▽

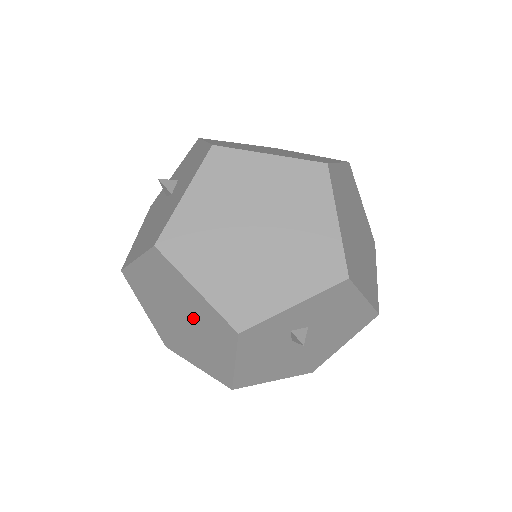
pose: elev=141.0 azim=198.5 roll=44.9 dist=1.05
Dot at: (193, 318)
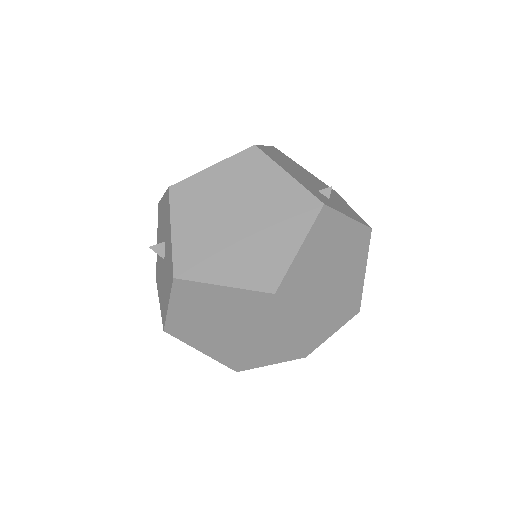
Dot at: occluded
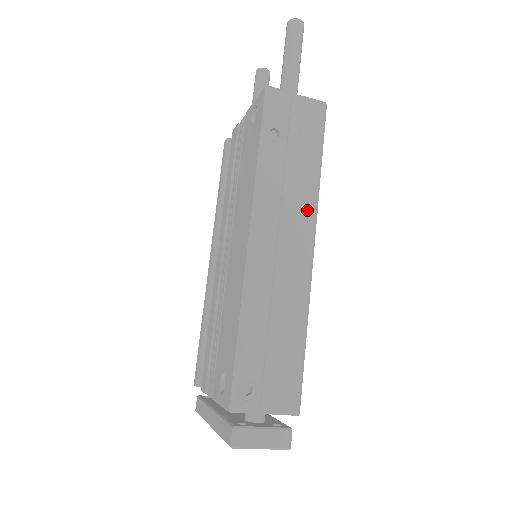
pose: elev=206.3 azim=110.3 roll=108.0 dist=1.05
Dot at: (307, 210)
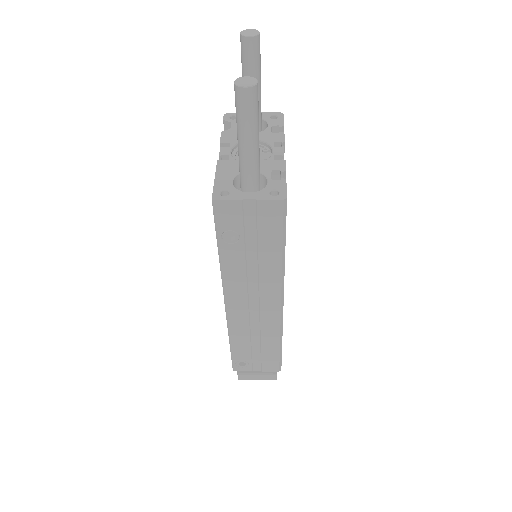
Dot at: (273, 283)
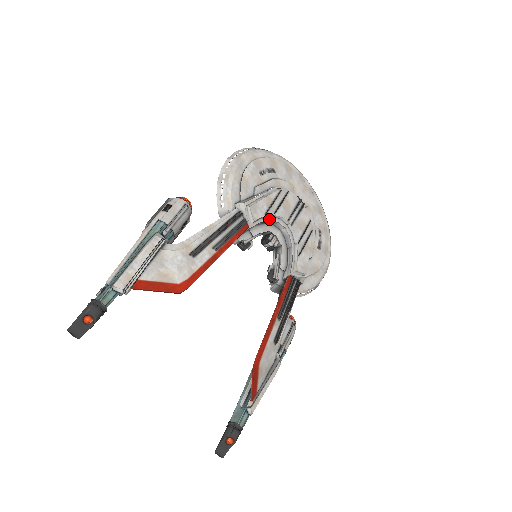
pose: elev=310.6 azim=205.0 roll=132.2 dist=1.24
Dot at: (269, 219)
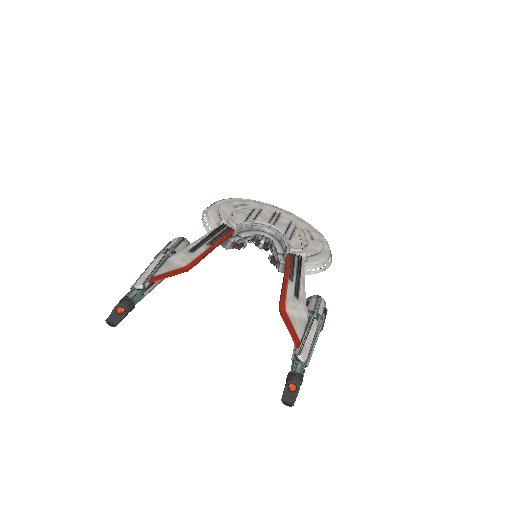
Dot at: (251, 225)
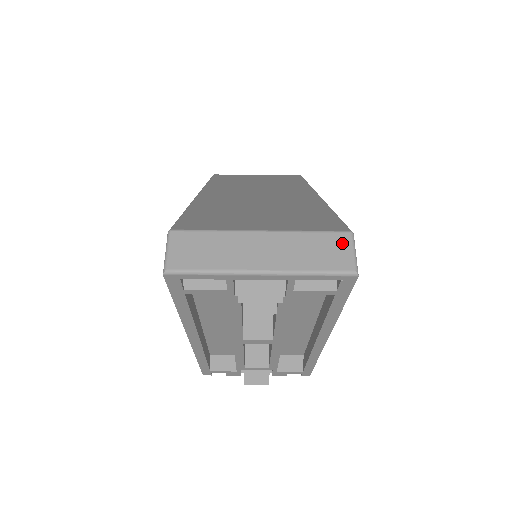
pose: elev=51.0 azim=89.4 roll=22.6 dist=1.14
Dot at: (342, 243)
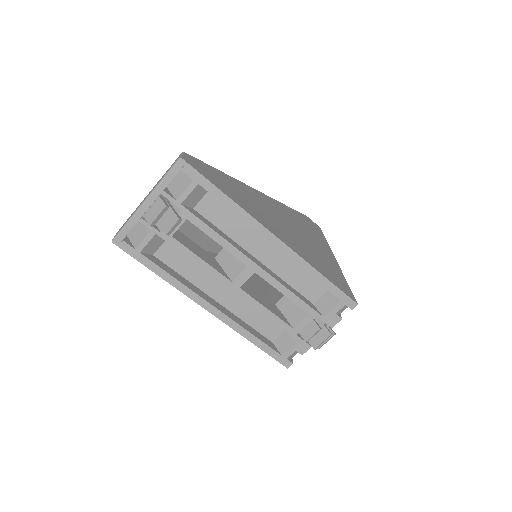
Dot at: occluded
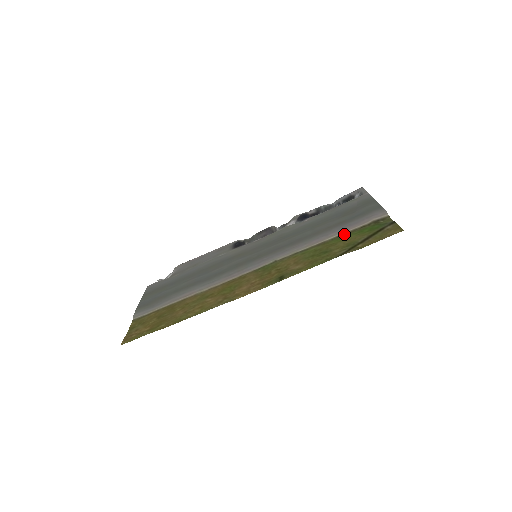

△
▽

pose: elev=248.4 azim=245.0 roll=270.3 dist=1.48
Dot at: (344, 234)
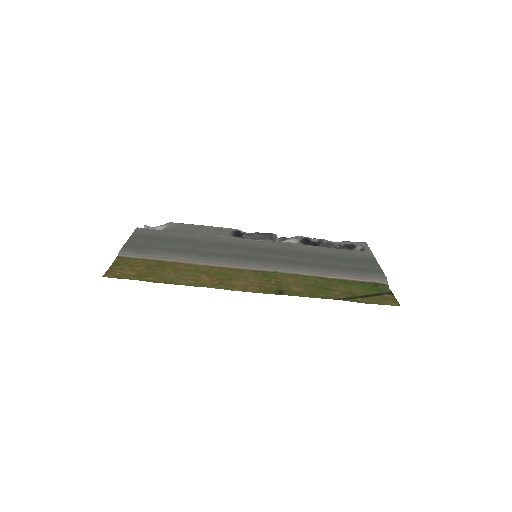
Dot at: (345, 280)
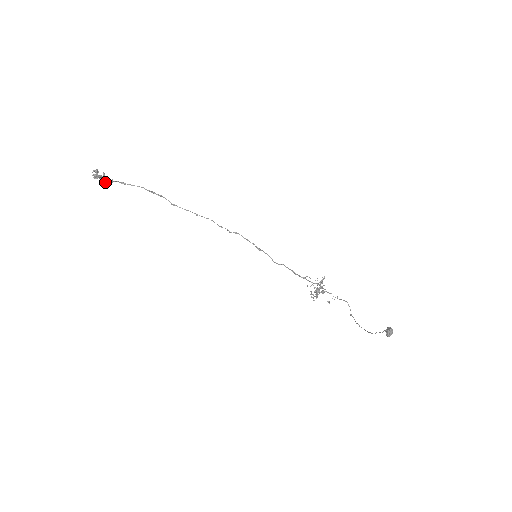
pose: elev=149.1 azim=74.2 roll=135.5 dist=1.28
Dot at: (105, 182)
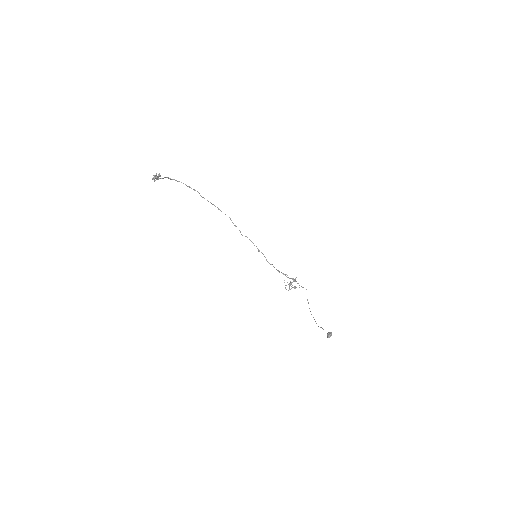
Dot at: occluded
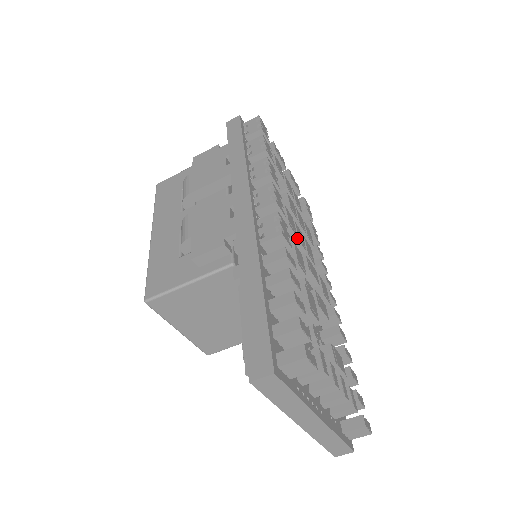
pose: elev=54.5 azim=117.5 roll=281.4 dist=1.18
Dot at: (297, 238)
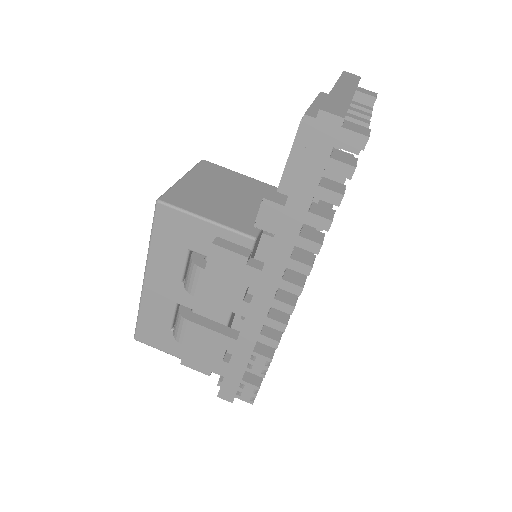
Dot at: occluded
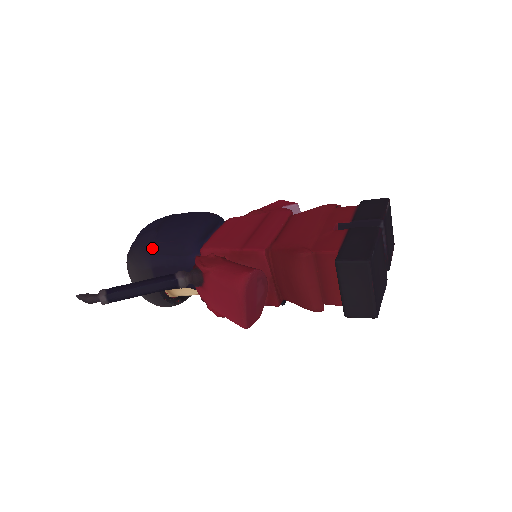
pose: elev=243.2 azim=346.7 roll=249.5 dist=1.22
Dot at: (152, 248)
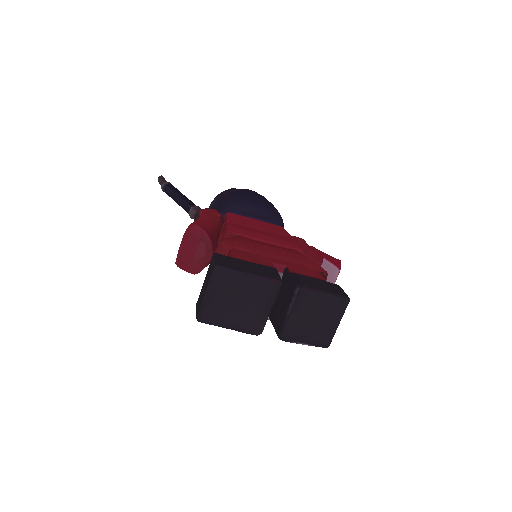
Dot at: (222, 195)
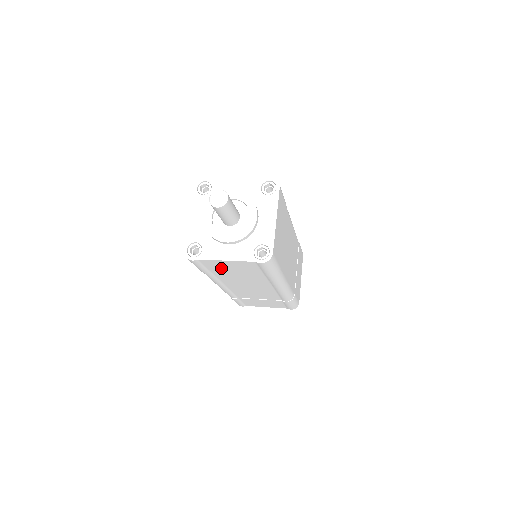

△

■ Exercise requirements ■
Echo the part of the listing that opens with the line containing "pose: elev=248.4 azim=245.0" and closes with the line containing "Dot at: (222, 195)", both lines included. Leave the pictures out of your answer.

■ Exercise solution ■
pose: elev=248.4 azim=245.0 roll=270.3 dist=1.48
Dot at: (344, 234)
Dot at: (345, 280)
pose: elev=149.1 azim=74.2 roll=135.5 dist=1.28
Dot at: (105, 182)
Dot at: occluded
pose: elev=54.5 azim=117.5 roll=281.4 dist=1.18
Dot at: (297, 238)
Dot at: occluded
pose: elev=243.2 azim=346.7 roll=249.5 dist=1.22
Dot at: (152, 248)
Dot at: (222, 195)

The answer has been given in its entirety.